Going down the Mississippi, Tom saves young Eva’s life and her family, the St Clares, are most grateful to Tom. They buy him and he becomes their servant in New Orleans. For two years, Tom is happy with Eva and her rather naughty Black friend Topsy.
However, happiness is short-lived. Eva is frail and dies. Then her father is killed accidentally. So Uncle Tom is auctioned off to the Legree family, ‘bad’ slave owners. Simon Legree is a brutal man who drinks to excess. However, he has found in Uncle Tom a forgiving slave and becomes more lenient, which makes him fear his slaves. Two of them make believe they have run away. Uncle Tom will not reveal Cassie’s and Emmaline’s whereabouts. In a fit of rage, Simon Legree has Uncle Tom flogged to death.
Uncle Tom still has a friend in George Shelby, but George arrives as Tom is dying. Unable to save Uncle Tom, George swears to devote his life to the abolition of slavery. He is true to the promise he made to redeem Uncle Tom.
Eva and Topsy[v]
Topsy (left) and Little Eva, characters from Harriet Beecher Stowe’s Uncle Tom’s Cabin (1851–52); lithograph by Louisa Corbaux, 1852. Louisa Corbaux/Library of Congress, Washington, D.C. (LC-USZC4-2974)
(Photo credit: The Encyclopædia Britannica)
This picture is available on the internet. Please refrain from associating it to my blog.
A Successful Plot
There may be ‘bad’ slave owners, but there are ‘good’ ones. The readers need only identify with the Shelbys and, particularly, with George who keeps his promise to redeem Uncle Tom. The readers may also identify with little Eva whose friend Topsy is a Black child. Although Eva is the daughter of a slave trader, she loves uncle Tom and plays with Topsy. There is, therefore, inherent goodness in Uncle Tom. He is a human being, endowed with moral superiority. He is loyal to the Shelbys and he tries to help Simon Legree. Moreover, although George Shelby arrives too late, George Shelby, who is good, knows that Tom is a fine man. Had Uncle Tom not been dying, he would have been redeemed by his former owners. But the timing is wrong and one cannot fault timing. Bad timing is an accident and creates suspense, a favourite device in fiction. Uncle Tom dies, but it is one person’s fault, Legree, not a community nor the readers, except that slavery has made this horrifying death possible.
So there is an indictment of slavery in Uncle Tom’s Cabin; an unambiguous indictment. In this respect, Mrs Stowe does not waver.

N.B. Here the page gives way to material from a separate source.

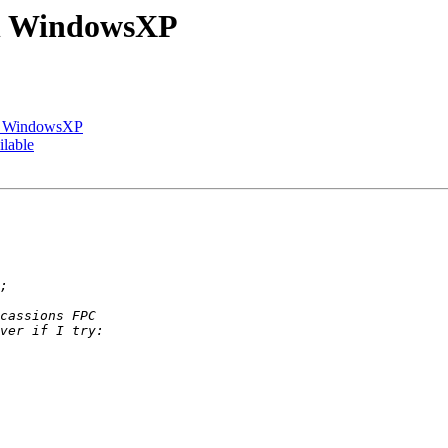
on WindowsXP
on WindowsXP
ilable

Uncle Tom is consistently at the mercy of “owners.” If a slave is purchased by a ‘bad’ slave owner, his or her fate can be an unjust and painful death. However, we can count on George to be victorious. He is a saviour figure. Mrs Stowe’s account of the plight of slaves is therefore nuancé. In fact, fateis portrayed as unkind, whatever the colour of one’s skin. The Shelbys are impoverished and little Eva’s health is so fragile that she dies.
In other words, Uncle Tom’s story is very sad and there is one very ‘bad’ man whose skin is white.[vi] So, despite gradations and many happy moments, Uncle Tom’s Cabin is about the wrongs of slavery. Uncle Tom is sold and he is killed as though his life meant nothing, which was precisely the case. In the days of slavery, the life of a slave meant nothing, which was and remains an infamy.
I will therefore close by repeating Abraham Lincoln’s words: “so you are the little woman who wrote the book that started this great war.” (See Harriet Beecher Stowe, Wikipedia.)